France's top state auditor released a 1,336-page report on Wednesday that looked into examples and risks of wasteful government spending.
And France is going to have to pay attention, not least considering reducing its deficit to 3.3 percent of GDP this year, and below three percent next year.
Here are a few of the report's recommendations on how France can reduce the most egregious examples of government waste.
No post on Saturdays
The auditors noted that France wasn't adjusting to people's decreasing dependence on old-fashioned snail mail. Postal workers may be “under occupied” because of this, and what's more, they're allowed to clock off when they've finished their round, meaning it's almost impossible to know how much potential working time is being lost.
The body also wondered if it's really necessary to have mail delivered on Saturday, and whether a switch to only weekdays was due.

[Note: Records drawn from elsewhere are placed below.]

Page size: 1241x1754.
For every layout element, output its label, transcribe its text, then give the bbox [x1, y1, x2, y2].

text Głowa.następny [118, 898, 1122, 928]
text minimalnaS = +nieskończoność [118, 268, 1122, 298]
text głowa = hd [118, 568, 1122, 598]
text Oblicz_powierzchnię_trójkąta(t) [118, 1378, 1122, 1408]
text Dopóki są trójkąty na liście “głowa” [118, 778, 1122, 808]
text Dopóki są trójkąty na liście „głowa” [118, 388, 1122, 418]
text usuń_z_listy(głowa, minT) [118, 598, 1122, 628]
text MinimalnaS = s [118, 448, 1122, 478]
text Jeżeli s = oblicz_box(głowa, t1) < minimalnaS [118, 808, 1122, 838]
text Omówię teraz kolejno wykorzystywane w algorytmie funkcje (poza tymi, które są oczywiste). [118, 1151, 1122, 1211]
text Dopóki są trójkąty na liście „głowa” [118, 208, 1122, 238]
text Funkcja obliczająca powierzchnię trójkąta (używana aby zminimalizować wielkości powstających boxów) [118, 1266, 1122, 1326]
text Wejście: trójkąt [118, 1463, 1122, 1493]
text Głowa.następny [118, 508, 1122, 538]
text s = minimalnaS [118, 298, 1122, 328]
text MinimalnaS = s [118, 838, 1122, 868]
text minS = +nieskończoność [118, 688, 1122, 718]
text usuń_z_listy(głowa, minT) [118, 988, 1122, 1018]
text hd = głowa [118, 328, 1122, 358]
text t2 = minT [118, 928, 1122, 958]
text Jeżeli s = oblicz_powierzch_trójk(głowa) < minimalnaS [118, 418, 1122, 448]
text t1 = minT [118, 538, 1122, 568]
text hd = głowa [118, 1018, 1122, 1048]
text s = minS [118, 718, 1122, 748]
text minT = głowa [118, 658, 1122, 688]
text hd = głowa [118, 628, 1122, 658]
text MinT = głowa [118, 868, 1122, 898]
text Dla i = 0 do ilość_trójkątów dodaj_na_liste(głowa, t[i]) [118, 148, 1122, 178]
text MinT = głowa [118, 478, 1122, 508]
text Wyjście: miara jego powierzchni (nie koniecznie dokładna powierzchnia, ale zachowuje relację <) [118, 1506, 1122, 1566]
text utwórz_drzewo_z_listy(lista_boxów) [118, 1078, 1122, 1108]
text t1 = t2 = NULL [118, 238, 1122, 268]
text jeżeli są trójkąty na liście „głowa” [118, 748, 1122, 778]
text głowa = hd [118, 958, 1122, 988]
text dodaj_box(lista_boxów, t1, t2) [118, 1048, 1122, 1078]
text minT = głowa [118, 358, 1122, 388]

And with improving technology, the auditors noted that sorting mail could be increasingly handed over to machines.
The Nuclear cost of power plants
Maintaining France's nuclear plants will cost an estimated €100 billion by 2030, which works out as €1.7 billion per reactor.
While this should create around 110,000 jobs by 2020, there is a risk that many of the plants will actually be closed down. A recent law change requiring France to cut down on nuclear energy production from 75 percent now to 50 percent in 2025 means that up to 20 of France's 58 nuclear reactors may close before 2025.
While there have been investments in national rail service SNCF – particularly with improving the high-speed fleet, there are other issues that need addressing, said the Cour de Comptes.
The report noted that around 15 percent of the country's overhead wires were over 90 years old.
It also noted that the service was “antiquated” and could do with general improvements – pointing out that a daily commuter using the RER A and RER B lines in Paris would “hardly go one week” without being hit by delays.
Paris Metro too cheap
A monthly Navigo pass in Paris sets a traveller back €70 – which is hardly pricey enough, said the auditors.
It said the price was “one of the lowest compared to major foreign cities that are comparable to Paris”.
No to fare-jumpers
Photo: Nicolas Nova/Flickr
People not paying for tickets in the Ile-de-France region, which includes Paris, costs France €366 million a year. And it could be higher, the report said.
The figures are astounding – 123 million cases of people travelling without the proper bus ticket, 23 million on the trams, 84 million on the Metro, and 14 million on the RER.
The body called for a strengthening of controls, and also asked very politely for citizens to “remember their individual responsibility as a member of the national community”.
Other way France could save money included a suggestion to increase cigarette prices, to cut the wages of the military, and to make cutbacks at five major national theatres across the country.